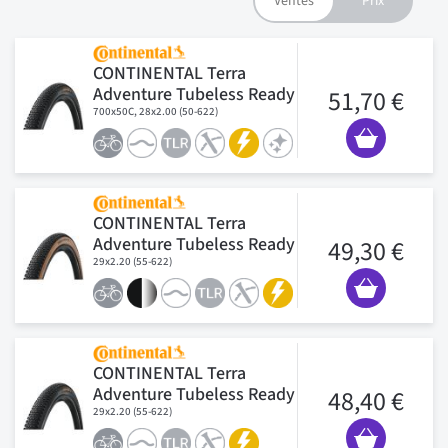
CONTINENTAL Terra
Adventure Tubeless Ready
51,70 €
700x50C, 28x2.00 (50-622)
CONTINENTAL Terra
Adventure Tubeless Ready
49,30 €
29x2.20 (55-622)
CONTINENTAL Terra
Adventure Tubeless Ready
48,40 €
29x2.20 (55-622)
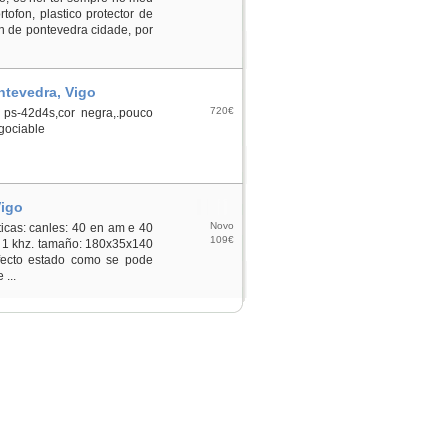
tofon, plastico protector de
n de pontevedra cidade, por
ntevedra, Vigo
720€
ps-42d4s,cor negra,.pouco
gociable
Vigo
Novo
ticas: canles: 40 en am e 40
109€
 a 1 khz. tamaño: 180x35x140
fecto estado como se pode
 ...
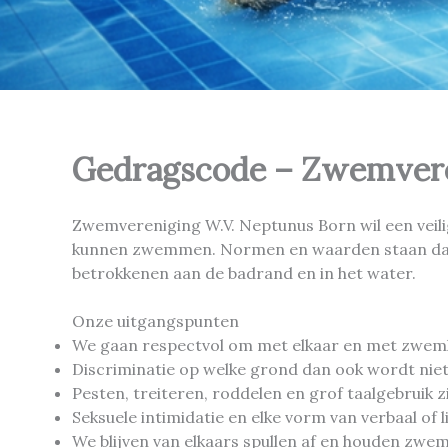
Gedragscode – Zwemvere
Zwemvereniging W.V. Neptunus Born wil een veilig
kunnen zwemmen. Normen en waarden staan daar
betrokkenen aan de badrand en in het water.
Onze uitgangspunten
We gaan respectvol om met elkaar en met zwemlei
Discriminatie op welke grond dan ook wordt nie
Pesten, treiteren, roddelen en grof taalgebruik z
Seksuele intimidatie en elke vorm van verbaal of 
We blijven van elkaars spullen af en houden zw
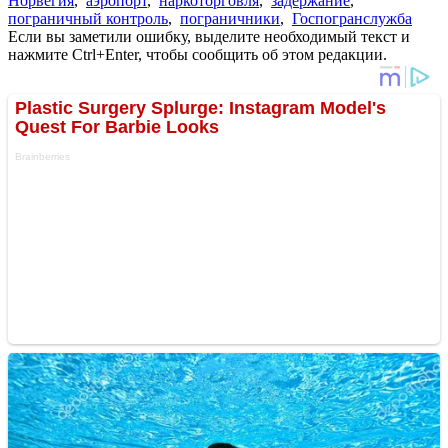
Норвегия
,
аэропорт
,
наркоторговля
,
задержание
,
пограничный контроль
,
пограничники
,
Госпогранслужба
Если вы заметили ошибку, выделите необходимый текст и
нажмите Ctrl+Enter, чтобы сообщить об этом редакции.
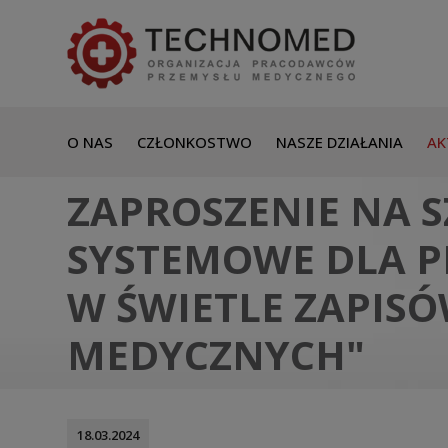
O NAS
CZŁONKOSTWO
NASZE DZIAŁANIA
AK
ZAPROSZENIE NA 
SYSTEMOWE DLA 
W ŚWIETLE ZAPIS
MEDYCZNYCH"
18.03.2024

***

■ Aim of the task
Omitting all images, retype each line of the records precisely.

■ Answer section
CONTINENTAL Terra
Adventure Tubeless Ready
51,70 €
700x50C, 28x2.00 (50-622)
CONTINENTAL Terra
Adventure Tubeless Ready
49,30 €
29x2.20 (55-622)
CONTINENTAL Terra
Adventure Tubeless Ready
48,40 €
29x2.20 (55-622)
tofon, plastico protector de
n de pontevedra cidade, por
ntevedra, Vigo
720€
ps-42d4s,cor negra,.pouco
gociable
Vigo
Novo
ticas: canles: 40 en am e 40
109€
 a 1 khz. tamaño: 180x35x140
fecto estado como se pode
 ...
Gedragscode – Zwemvere
Zwemvereniging W.V. Neptunus Born wil een veilig
kunnen zwemmen. Normen en waarden staan daar
betrokkenen aan de badrand en in het water.
Onze uitgangspunten
We gaan respectvol om met elkaar en met zwemlei
Discriminatie op welke grond dan ook wordt nie
Pesten, treiteren, roddelen en grof taalgebruik z
Seksuele intimidatie en elke vorm van verbaal of 
We blijven van elkaars spullen af en houden zw
Норвегия
,
аэропорт
,
наркоторговля
,
задержание
,
пограничный контроль
,
пограничники
,
Госпогранслужба
Если вы заметили ошибку, выделите необходимый текст и
нажмите Ctrl+Enter, чтобы сообщить об этом редакции.
O NAS
CZŁONKOSTWO
NASZE DZIAŁANIA
AK
ZAPROSZENIE NA 
SYSTEMOWE DLA 
W ŚWIETLE ZAPIS
MEDYCZNYCH"
18.03.2024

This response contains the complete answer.